DUE TO ISSUES WITH GOOGLE PHOTOS ALL IMAGES AFTER AUGUST 2015 ARE NOT SHOWING, I AM TRYING TO FIGURE OUT HOW TO GET THIS WORKING!

Thursday, January 12, 2012

Door phone ring analog PBX and VoIP phones at the same time.

[EDIT: Wiring diagram to connect PAP2 to RC2a and E20B doorphone can be found HERE]

As a VoIP tech, I usually leave the old PBX phones in place when we install a new VoIP system. I do this for several reasons.

 First, to allow the porting to take place which can take a few days. The reasons why I do not like to just use call forwarding are explained in my LNP post but basically when call forwarding a number only the first call is forwarded then all subsequent callers get a busy signal.

 Second, it allows the customer to transition to the new phones at their own pace for outgoing calls until the port process is complete.

 Today I had a rather unusual request, as most people that move over to VoIP eventually do away with their old phone system and POTS phone service. This customer has an Partner phone system and VoIP service with us with Cisco phones, so each desk has a VoIP phone and an Avaya phone. This customer wanted the door phone, which was currently run thru their Partner system to at the same time ring the VoIP phones.

After some deliberation, a solution was found to accomplish this. The existing door phone was simply connected to the partner system as an extension. I tapped off of this extension wiring going towards the door phone after it exited the Partner phone system and connected the station wire to the tip and ring of an RC2A relay, then connected the N.O. and common connections of the RC2A to the existing wiring going to the door release. That solved the connection of installing my relay.

My next hurdle was the tricky part, how to ring the VoIP phones AND the phones connected to the PBX. The soloution? Connect the line side of a SPA3102 to an extension port of the Partner system, and configure the SPA3102 to hotdial an extension group on the VoIP system when it detects ringing on the extension port that it is connected to, thus whenever someone rings the door phone all of the extensions on the Partner system ring, and since the SPA3102 is connected to an extension port on the Partner system it too rings, however when the 3102 is ringing, it is forwarding the call via VoIP to the VoIP phones.

 Sorry no pictures this time, it is pretty straight forward, nothing too fancy it just works. The RC2A was put in line with the door phone station wire to activate the relay with DTMF tones - if the existing relay would have used DTMF tones to operate the relay it would not have been required, I just would have had to determine the proper digits to dial to activate the relay with a DTMF decoder.

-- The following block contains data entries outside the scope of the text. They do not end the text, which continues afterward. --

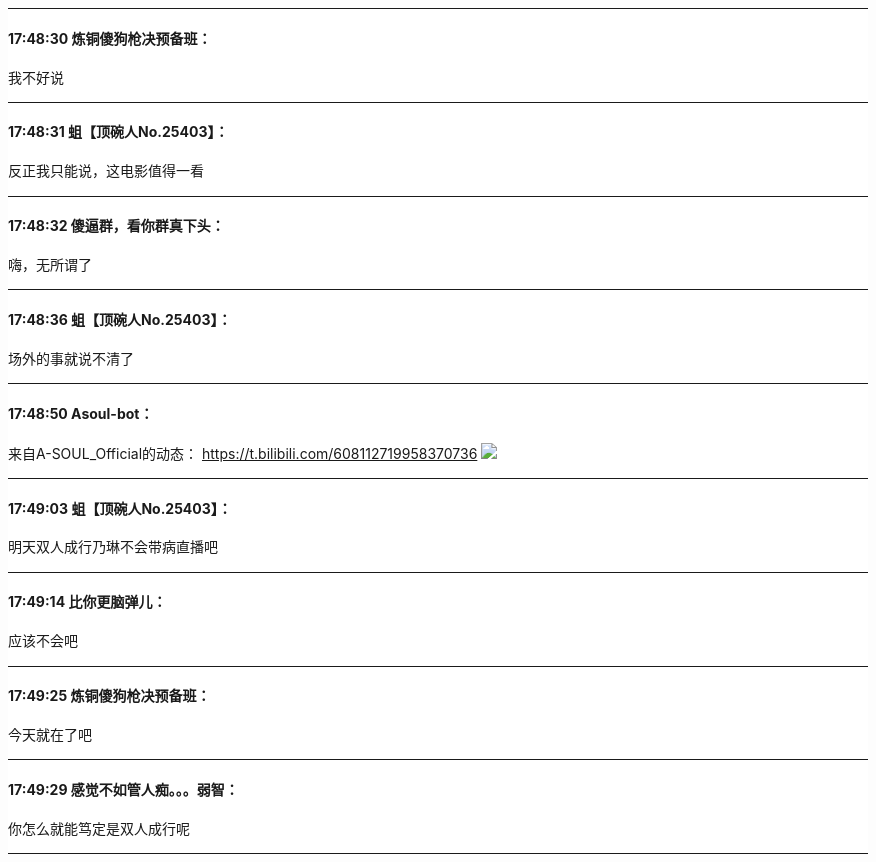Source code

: *****

#### 17:48:30  炼铜傻狗枪决预备班：

我不好说

*****

#### 17:48:31  蛆【顶碗人No.25403】：

反正我只能说，这电影值得一看

*****

#### 17:48:32  傻逼群，看你群真下头：

嗨，无所谓了

*****

#### 17:48:36  蛆【顶碗人No.25403】：

场外的事就说不清了

*****

#### 17:48:50  Asoul-bot：

来自A-SOUL_Official的动态：
https://t.bilibili.com/608112719958370736
![](http://gchat.qpic.cn/gchatpic_new/3408592334/614391357-2954371622-5BC6FC1DE5DE10C5005F04DB2851437F/0?term=2")

*****

#### 17:49:03  蛆【顶碗人No.25403】：

明天双人成行乃琳不会带病直播吧

*****

#### 17:49:14  比你更脑弹儿：

应该不会吧

*****

#### 17:49:25  炼铜傻狗枪决预备班：

今天就在了吧

*****

#### 17:49:29  感觉不如管人痴。。。弱智：

你怎么就能笃定是双人成行呢

*****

[EDIT: There are 2 things to keep in mind with this set up. First if anyone calls the extension that the 3102 is connected to, whatever VoIP phones that are in the door bell call group will ring, and the CID will show that the call is coming from the door phone. The other thing to be concerned with about this set up is if the extension that the 3102 is connected to rings when someone calls one of the CO lines that the analog PBX is connected to all of the VoIP phones that are in the door bell call group will also ring and CID will show it it coming from the doorphone. If someone answers one of these calls with the VoIP phone then the doorphone will not be able to be used while this call is in progress, so you will have to ensure that the extension that the 3102 is connected to in the analog PBX is not in any call groups on the analog system, which may be a problem if you are not familiar with programming of the analog phone system that the customer has.]